Governor of the Bank of Ghana, Dr. Ernest Addison . The Governor of the Bank of Ghana, Dr Ernest Addison has refuted suggestions that the collapse of both UT Bank and Capital Bank was a deliberate witch-hunt by the BoG. 
He says both banks were underperforming; hence the revocation of their licenses. 
 According to the BoG boss, prior to the revocation, both parties showed an unwillingness to cooperate with the Central bank especially when they had received liquidity support from the lender of last resort. 

“We gave these banks the opportunity to correct their insolvency and we tried to exhaust all the options,” the BoG boss said at the University of Ghana’s Annual New Year School.  His comments come after the founder of UT Group, Prince Kofi Amoabeng was put before an Accra circuit court for his role in the collapse of his bank in 2017. 
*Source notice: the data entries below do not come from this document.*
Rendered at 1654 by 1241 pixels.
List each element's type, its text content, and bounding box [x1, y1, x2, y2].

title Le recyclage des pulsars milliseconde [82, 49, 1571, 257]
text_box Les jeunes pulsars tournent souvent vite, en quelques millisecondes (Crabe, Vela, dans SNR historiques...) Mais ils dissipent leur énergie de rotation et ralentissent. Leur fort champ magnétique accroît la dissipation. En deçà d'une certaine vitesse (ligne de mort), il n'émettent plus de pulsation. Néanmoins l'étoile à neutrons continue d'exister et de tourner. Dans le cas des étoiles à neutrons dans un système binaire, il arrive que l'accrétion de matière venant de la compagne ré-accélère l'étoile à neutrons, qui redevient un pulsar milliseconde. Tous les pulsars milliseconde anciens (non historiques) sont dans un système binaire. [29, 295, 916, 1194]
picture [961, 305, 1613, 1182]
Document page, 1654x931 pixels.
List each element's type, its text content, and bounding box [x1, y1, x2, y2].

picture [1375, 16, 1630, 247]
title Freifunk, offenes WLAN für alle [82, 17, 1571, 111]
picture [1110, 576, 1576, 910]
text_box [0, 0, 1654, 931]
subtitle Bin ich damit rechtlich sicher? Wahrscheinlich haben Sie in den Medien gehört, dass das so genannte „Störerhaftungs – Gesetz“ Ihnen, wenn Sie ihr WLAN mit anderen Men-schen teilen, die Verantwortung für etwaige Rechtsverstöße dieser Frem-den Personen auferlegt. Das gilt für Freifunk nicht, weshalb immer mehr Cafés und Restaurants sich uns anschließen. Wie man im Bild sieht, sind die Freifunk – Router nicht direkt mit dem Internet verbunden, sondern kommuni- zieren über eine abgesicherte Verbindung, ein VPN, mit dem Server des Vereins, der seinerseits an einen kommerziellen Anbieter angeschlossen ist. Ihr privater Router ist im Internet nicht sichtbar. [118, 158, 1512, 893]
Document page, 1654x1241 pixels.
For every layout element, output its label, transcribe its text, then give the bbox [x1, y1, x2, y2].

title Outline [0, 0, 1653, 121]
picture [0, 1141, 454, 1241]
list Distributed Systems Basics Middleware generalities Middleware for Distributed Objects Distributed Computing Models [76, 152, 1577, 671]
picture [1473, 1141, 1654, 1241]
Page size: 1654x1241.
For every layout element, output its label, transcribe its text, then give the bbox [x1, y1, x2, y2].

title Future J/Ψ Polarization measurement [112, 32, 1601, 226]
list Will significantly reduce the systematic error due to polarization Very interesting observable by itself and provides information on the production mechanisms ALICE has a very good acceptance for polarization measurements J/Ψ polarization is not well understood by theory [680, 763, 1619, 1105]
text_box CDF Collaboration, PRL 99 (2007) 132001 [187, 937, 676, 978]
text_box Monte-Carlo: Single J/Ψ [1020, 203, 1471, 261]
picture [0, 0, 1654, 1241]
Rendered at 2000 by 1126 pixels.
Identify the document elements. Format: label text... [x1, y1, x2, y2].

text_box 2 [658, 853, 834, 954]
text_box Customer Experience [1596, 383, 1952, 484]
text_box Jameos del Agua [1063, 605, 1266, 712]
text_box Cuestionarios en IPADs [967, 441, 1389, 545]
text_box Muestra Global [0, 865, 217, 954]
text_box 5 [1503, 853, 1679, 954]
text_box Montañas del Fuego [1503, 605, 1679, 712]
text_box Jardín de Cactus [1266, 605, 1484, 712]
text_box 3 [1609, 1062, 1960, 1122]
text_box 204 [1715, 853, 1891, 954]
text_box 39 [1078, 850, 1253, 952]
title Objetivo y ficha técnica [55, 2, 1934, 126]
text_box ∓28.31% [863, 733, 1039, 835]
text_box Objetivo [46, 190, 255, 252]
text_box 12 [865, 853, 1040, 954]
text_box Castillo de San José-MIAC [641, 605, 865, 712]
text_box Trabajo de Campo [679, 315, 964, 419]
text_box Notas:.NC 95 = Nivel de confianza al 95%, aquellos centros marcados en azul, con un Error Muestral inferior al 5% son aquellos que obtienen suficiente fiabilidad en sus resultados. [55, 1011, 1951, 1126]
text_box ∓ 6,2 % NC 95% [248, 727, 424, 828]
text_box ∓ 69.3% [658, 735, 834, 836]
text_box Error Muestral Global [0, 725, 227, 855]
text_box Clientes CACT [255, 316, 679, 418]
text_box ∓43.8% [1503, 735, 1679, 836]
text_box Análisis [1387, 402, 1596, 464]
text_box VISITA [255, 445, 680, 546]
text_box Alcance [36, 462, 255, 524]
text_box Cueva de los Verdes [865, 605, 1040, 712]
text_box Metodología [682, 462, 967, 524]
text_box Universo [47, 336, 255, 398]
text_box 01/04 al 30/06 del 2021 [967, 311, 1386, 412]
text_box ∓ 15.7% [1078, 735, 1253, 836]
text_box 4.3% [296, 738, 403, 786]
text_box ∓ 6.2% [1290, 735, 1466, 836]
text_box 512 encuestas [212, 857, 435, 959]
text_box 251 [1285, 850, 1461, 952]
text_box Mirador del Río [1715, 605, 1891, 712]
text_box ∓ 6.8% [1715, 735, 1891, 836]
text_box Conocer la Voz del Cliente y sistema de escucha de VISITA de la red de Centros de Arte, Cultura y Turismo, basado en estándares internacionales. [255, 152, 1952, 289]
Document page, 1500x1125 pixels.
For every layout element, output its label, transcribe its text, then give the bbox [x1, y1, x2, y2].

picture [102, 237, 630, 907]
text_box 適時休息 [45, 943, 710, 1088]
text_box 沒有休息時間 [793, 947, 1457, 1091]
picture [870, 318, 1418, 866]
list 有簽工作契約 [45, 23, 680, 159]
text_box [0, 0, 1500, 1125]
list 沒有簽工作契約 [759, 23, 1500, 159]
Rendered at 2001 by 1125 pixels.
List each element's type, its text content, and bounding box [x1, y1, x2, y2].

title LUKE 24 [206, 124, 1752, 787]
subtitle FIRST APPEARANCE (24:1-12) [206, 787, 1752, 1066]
Mr. Amoabeng is facing charges of stealing and money laundering and was put before court together with the CEO of defunct Beige Bank, Mike Nyinaku.  The receiver for UT Bank, Eric Nana Nipah of PriceWaterCoopers (PwC) told Citi News in an earlier interview that it had sued UT and related companies to retrieve some GHS100 million. 

Since the crisis in the financial sector, Dr. Ernest Addisson assured that the BoG had put in pragmatic measures to safeguard the banking industry. 

“We have most recently invested in a new state of the art surveillance software and its development is almost done. This new electronic surveillance system will not only help capture supervisory data from regulated institutions more accurately but help prevent the high incidence of misreporting which we witnessed with the failed institutions.” 

The financial sector clean-up commenced by the Akufo-Addo administration in August 2017 led to the collapse of nine universal banks, 347 microfinance companies, 39 microcredit companies or money lenders, 15 savings and loans companies, eight finance house companies, and two non-bank financial institutions. 

Most recently, the Securities and Exchange Commission (SEC) announced the revocation of licenses of 53 Fund Management Companies. 

The total estimated cost of the state’s fiscal intervention, excluding interest payments, from 2017 to 2019 is estimated at GHS16.4 billion.